O que você precisa saber antes: por que diabetes afeta os olhos
O diabetes eleva o açúcar no sangue por anos. Vasos sanguíneos finos (como os que nutrem a retina, a película sensível à luz no fundo do olho) são os primeiros a sofrer. O resultado é a retinopatia diabética: os vasos vazam, incham, ou crescem de forma anormal. Nos estágios avançados, pode haver sangramento dentro do olho e perda de visão irreversível.
Outras complicações oculares relacionadas ao diabetes incluem:
- Edema macular diabético — acúmulo de líquido na mácula, região central da retina responsável pela leitura e detalhes finos.
- Catarata — opacidade do cristalino, que aparece mais cedo em pessoas com diabetes.
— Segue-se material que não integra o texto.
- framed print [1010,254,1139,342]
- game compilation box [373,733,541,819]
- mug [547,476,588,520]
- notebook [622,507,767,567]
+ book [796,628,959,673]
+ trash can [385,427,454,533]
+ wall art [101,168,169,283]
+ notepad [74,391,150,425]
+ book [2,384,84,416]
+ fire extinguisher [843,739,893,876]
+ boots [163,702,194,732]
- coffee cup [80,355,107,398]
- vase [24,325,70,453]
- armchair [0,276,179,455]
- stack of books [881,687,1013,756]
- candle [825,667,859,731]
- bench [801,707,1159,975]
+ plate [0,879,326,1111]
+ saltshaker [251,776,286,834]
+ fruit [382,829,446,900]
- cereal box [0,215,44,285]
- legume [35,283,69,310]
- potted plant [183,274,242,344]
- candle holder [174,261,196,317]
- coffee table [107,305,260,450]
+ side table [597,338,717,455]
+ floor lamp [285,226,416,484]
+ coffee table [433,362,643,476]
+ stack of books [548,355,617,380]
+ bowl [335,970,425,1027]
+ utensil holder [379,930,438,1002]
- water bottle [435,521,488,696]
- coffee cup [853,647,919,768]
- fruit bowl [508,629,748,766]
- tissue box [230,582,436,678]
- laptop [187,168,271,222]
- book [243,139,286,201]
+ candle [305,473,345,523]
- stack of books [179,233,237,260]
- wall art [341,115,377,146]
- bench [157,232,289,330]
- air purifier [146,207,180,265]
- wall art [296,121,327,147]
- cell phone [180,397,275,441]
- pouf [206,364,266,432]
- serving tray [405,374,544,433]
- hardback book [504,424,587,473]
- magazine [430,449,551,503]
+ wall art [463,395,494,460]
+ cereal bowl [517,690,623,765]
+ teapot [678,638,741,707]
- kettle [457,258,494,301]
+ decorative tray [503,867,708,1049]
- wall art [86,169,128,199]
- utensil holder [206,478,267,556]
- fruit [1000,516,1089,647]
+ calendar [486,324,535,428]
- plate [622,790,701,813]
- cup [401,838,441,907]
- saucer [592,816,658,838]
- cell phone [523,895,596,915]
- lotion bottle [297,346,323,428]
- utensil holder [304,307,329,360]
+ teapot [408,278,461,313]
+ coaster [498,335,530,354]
- Glaucoma — pressão elevada dentro do olho, com risco aumentado em diabéticos.
O dado que precisa ficar: estima-se que cerca de 35 a 37% dos brasileiros com diabetes já tenham algum grau de retinopatia diabética.3 Grande parte dessas pessoas não sabem, porque a doença costuma ser silenciosa nos estágios iniciais — sem dor, sem visão turva, sem sintoma algum.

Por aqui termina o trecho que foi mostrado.